Todo girando a mi alrededor.
Aquel pensamiento le hizo sonreir. Ella misma tenía la innegable capacidad de influir sobre
el estado del tráfico de su ciudad, ella, algo tan pequeño en una ciudad tan grande.
Evidentemente, no podía reclamarle a nadie el reconocimiento de esa capacidad ni la
admiración de su poder personal, pues al igual que su padre, la mayoría de las personas
tendían a liquidar las preguntas con respuestas sencillas e incontestables. El caos y los
conductores. Ellos se hundían en el stress y desperdiciaban su energía psíquica golpeando el
volante, maldiciendo, desesperándose en la impotencia. Pero a ninguno se le ocurría pensar
que ellos mismos, en el discurrir habitual de sus rutinas, estaban formando, o aliviando, o
descomponiendo el caos: cada uno de ellos era una pequeña parte de él, y en él podrían
maniobrar. Lo alimentaban y lo sufrían. Pero estaban mirando hacia otra parte.

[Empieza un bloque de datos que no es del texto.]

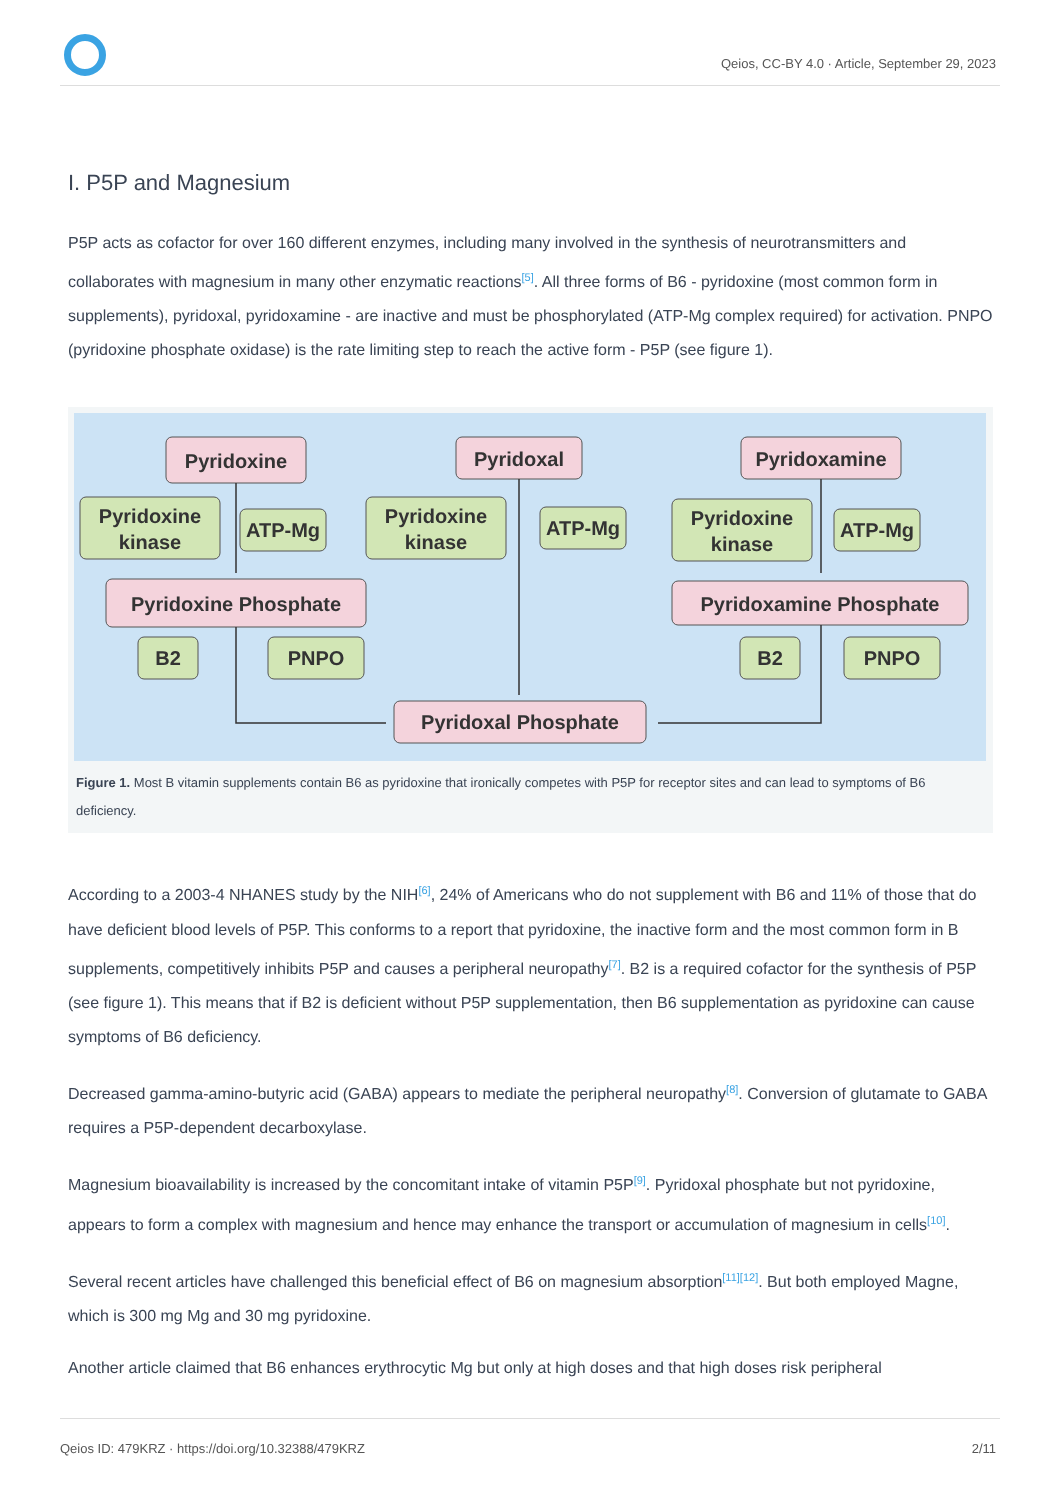Qeios, CC-BY 4.0 · Article, September 29, 2023
I. P5P and Magnesium
P5P acts as cofactor for over 160 different enzymes, including many involved in the synthesis of neurotransmitters and collaborates with magnesium in many other enzymatic reactions<sup>[5]</sup>. All three forms of B6 - pyridoxine (most common form in supplements), pyridoxal, pyridoxamine - are inactive and must be phosphorylated (ATP-Mg complex required) for activation. PNPO (pyridoxine phosphate oxidase) is the rate limiting step to reach the active form - P5P (see figure 1).
Pyridoxine
Pyridoxal
Pyridoxamine
Pyridoxine
kinase
ATP-Mg
Pyridoxine
kinase
ATP-Mg
Pyridoxine
kinase
ATP-Mg
Pyridoxine Phosphate
Pyridoxamine Phosphate
B2
PNPO
B2
PNPO
Pyridoxal Phosphate
Figure 1. Most B vitamin supplements contain B6 as pyridoxine that ironically competes with P5P for receptor sites and can lead to symptoms of B6 deficiency.
According to a 2003-4 NHANES study by the NIH<sup>[6]</sup>, 24% of Americans who do not supplement with B6 and 11% of those that do have deficient blood levels of P5P. This conforms to a report that pyridoxine, the inactive form and the most common form in B supplements, competitively inhibits P5P and causes a peripheral neuropathy<sup>[7]</sup>. B2 is a required cofactor for the synthesis of P5P (see figure 1). This means that if B2 is deficient without P5P supplementation, then B6 supplementation as pyridoxine can cause symptoms of B6 deficiency.
Decreased gamma-amino-butyric acid (GABA) appears to mediate the peripheral neuropathy<sup>[8]</sup>. Conversion of glutamate to GABA requires a P5P-dependent decarboxylase.
Magnesium bioavailability is increased by the concomitant intake of vitamin P5P<sup>[9]</sup>. Pyridoxal phosphate but not pyridoxine, appears to form a complex with magnesium and hence may enhance the transport or accumulation of magnesium in cells<sup>[10]</sup>.
Several recent articles have challenged this beneficial effect of B6 on magnesium absorption<sup>[11][12]</sup>. But both employed Magne, which is 300 mg Mg and 30 mg pyridoxine.
Another article claimed that B6 enhances erythrocytic Mg but only at high doses and that high doses risk peripheral
Qeios ID: 479KRZ · https://doi.org/10.32388/479KRZ 2/11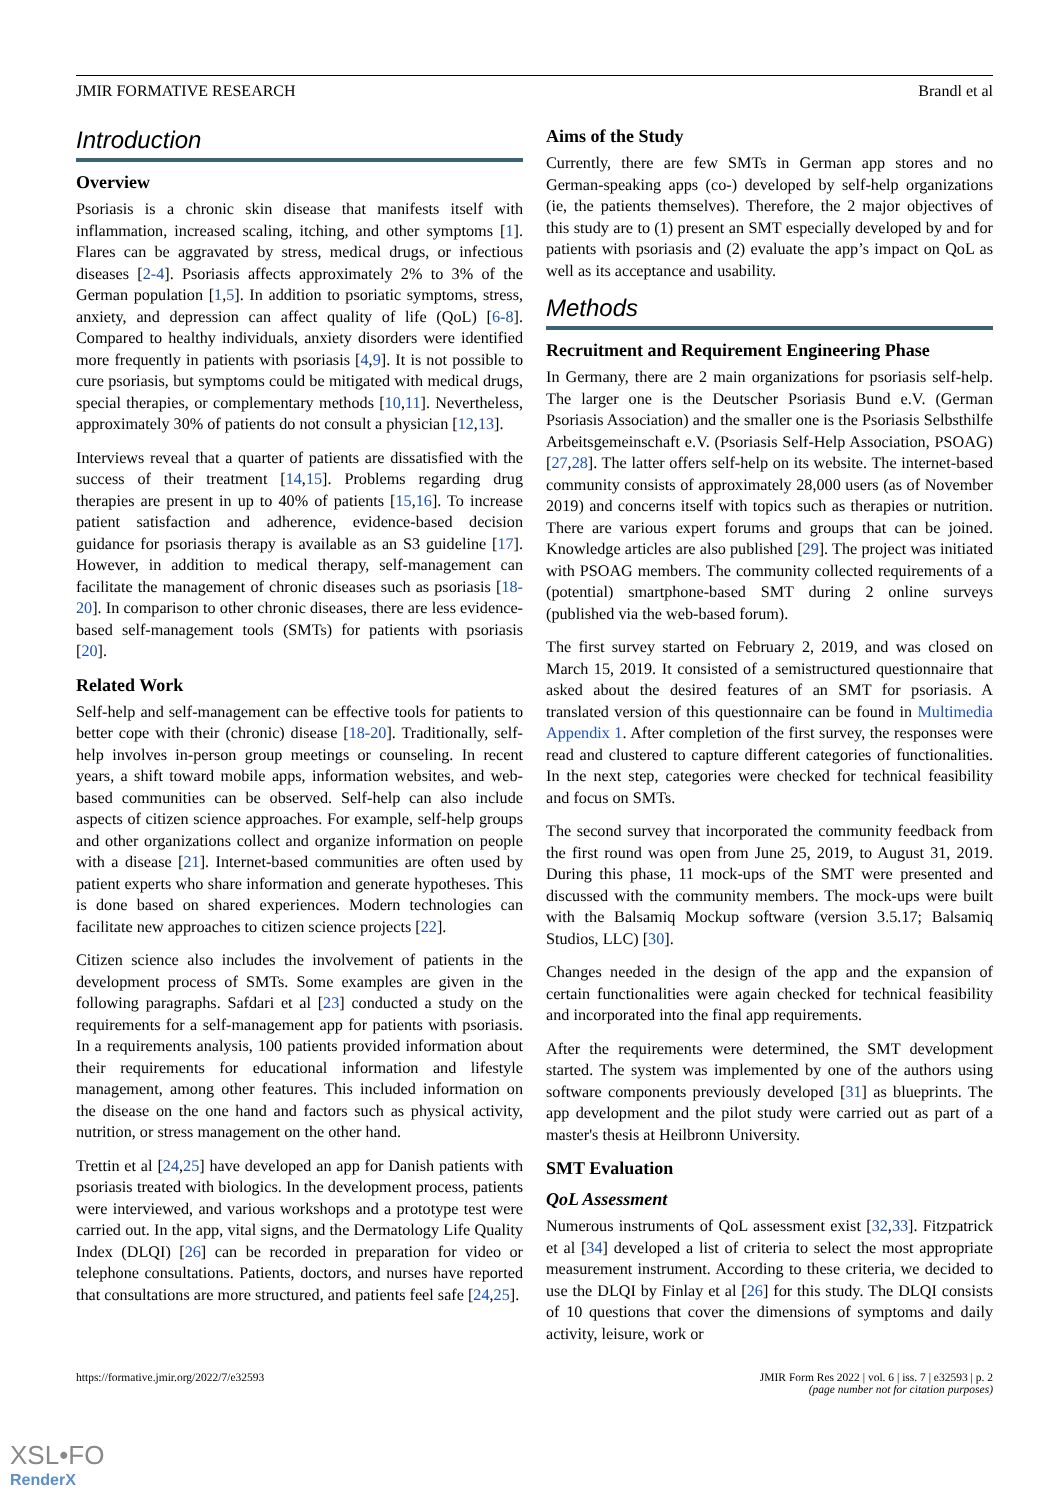JMIR FORMATIVE RESEARCH Brandl et al
Introduction
Overview
Psoriasis is a chronic skin disease that manifests itself with inflammation, increased scaling, itching, and other symptoms [1]. Flares can be aggravated by stress, medical drugs, or infectious diseases [2-4]. Psoriasis affects approximately 2% to 3% of the German population [1,5]. In addition to psoriatic symptoms, stress, anxiety, and depression can affect quality of life (QoL) [6-8]. Compared to healthy individuals, anxiety disorders were identified more frequently in patients with psoriasis [4,9]. It is not possible to cure psoriasis, but symptoms could be mitigated with medical drugs, special therapies, or complementary methods [10,11]. Nevertheless, approximately 30% of patients do not consult a physician [12,13].
Interviews reveal that a quarter of patients are dissatisfied with the success of their treatment [14,15]. Problems regarding drug therapies are present in up to 40% of patients [15,16]. To increase patient satisfaction and adherence, evidence-based decision guidance for psoriasis therapy is available as an S3 guideline [17]. However, in addition to medical therapy, self-management can facilitate the management of chronic diseases such as psoriasis [18-20]. In comparison to other chronic diseases, there are less evidence-based self-management tools (SMTs) for patients with psoriasis [20].
Related Work
Self-help and self-management can be effective tools for patients to better cope with their (chronic) disease [18-20]. Traditionally, self-help involves in-person group meetings or counseling. In recent years, a shift toward mobile apps, information websites, and web-based communities can be observed. Self-help can also include aspects of citizen science approaches. For example, self-help groups and other organizations collect and organize information on people with a disease [21]. Internet-based communities are often used by patient experts who share information and generate hypotheses. This is done based on shared experiences. Modern technologies can facilitate new approaches to citizen science projects [22].
Citizen science also includes the involvement of patients in the development process of SMTs. Some examples are given in the following paragraphs. Safdari et al [23] conducted a study on the requirements for a self-management app for patients with psoriasis. In a requirements analysis, 100 patients provided information about their requirements for educational information and lifestyle management, among other features. This included information on the disease on the one hand and factors such as physical activity, nutrition, or stress management on the other hand.
Trettin et al [24,25] have developed an app for Danish patients with psoriasis treated with biologics. In the development process, patients were interviewed, and various workshops and a prototype test were carried out. In the app, vital signs, and the Dermatology Life Quality Index (DLQI) [26] can be recorded in preparation for video or telephone consultations. Patients, doctors, and nurses have reported that consultations are more structured, and patients feel safe [24,25].
Aims of the Study
Currently, there are few SMTs in German app stores and no German-speaking apps (co-) developed by self-help organizations (ie, the patients themselves). Therefore, the 2 major objectives of this study are to (1) present an SMT especially developed by and for patients with psoriasis and (2) evaluate the app’s impact on QoL as well as its acceptance and usability.
Methods
Recruitment and Requirement Engineering Phase
In Germany, there are 2 main organizations for psoriasis self-help. The larger one is the Deutscher Psoriasis Bund e.V. (German Psoriasis Association) and the smaller one is the Psoriasis Selbsthilfe Arbeitsgemeinschaft e.V. (Psoriasis Self-Help Association, PSOAG) [27,28]. The latter offers self-help on its website. The internet-based community consists of approximately 28,000 users (as of November 2019) and concerns itself with topics such as therapies or nutrition. There are various expert forums and groups that can be joined. Knowledge articles are also published [29]. The project was initiated with PSOAG members. The community collected requirements of a (potential) smartphone-based SMT during 2 online surveys (published via the web-based forum).
The first survey started on February 2, 2019, and was closed on March 15, 2019. It consisted of a semistructured questionnaire that asked about the desired features of an SMT for psoriasis. A translated version of this questionnaire can be found in Multimedia Appendix 1. After completion of the first survey, the responses were read and clustered to capture different categories of functionalities. In the next step, categories were checked for technical feasibility and focus on SMTs.
The second survey that incorporated the community feedback from the first round was open from June 25, 2019, to August 31, 2019. During this phase, 11 mock-ups of the SMT were presented and discussed with the community members. The mock-ups were built with the Balsamiq Mockup software (version 3.5.17; Balsamiq Studios, LLC) [30].
Changes needed in the design of the app and the expansion of certain functionalities were again checked for technical feasibility and incorporated into the final app requirements.
After the requirements were determined, the SMT development started. The system was implemented by one of the authors using software components previously developed [31] as blueprints. The app development and the pilot study were carried out as part of a master's thesis at Heilbronn University.
SMT Evaluation
QoL Assessment
Numerous instruments of QoL assessment exist [32,33]. Fitzpatrick et al [34] developed a list of criteria to select the most appropriate measurement instrument. According to these criteria, we decided to use the DLQI by Finlay et al [26] for this study. The DLQI consists of 10 questions that cover the dimensions of symptoms and daily activity, leisure, work or
https://formative.jmir.org/2022/7/e32593 JMIR Form Res 2022 | vol. 6 | iss. 7 | e32593 | p. 2
(page number not for citation purposes)
XSL•FO
RenderX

-Eres muy idealista, Miriam, y eso no es malo. Pero hay ciertas cosas que no podemos
cambiar, porque somos demasiado pequeños. Como el tráfico.
Miriam observó el reflejo de la imagen de su padre en el espejo retrovisor. ¿Cómo explicarle
que la decisión más simple, la más banal en apariencia, podría tener consecuencias
extraordinarias sobre la vida de otras personas? No lo entendería, le parecería una
chiquillada mental más. Él no aceptaría ser una parte del caos. Ël nunca circularía a veinte
millas por hora.
Ella sí lo aceptaba. Vivía en un lugar en que la simple convivencia producía hechos
desastrosos e incomprensibles, como los colegios y los atascos matutinos. Todos se
necesitaban, pero el hecho de estar juntos hacía que sus vidas fueran sensiblemente peores.
De todos modos, pensó Miriam, las cosas funcionan de tal forma que nuestro cerebro no las
comprende. Parece que la culpa no es de nadie, y así nadie hace nada por cambiarlas. Parece
que la culpa no es de nadie. Y sin embargo, he llegado tarde al colegio.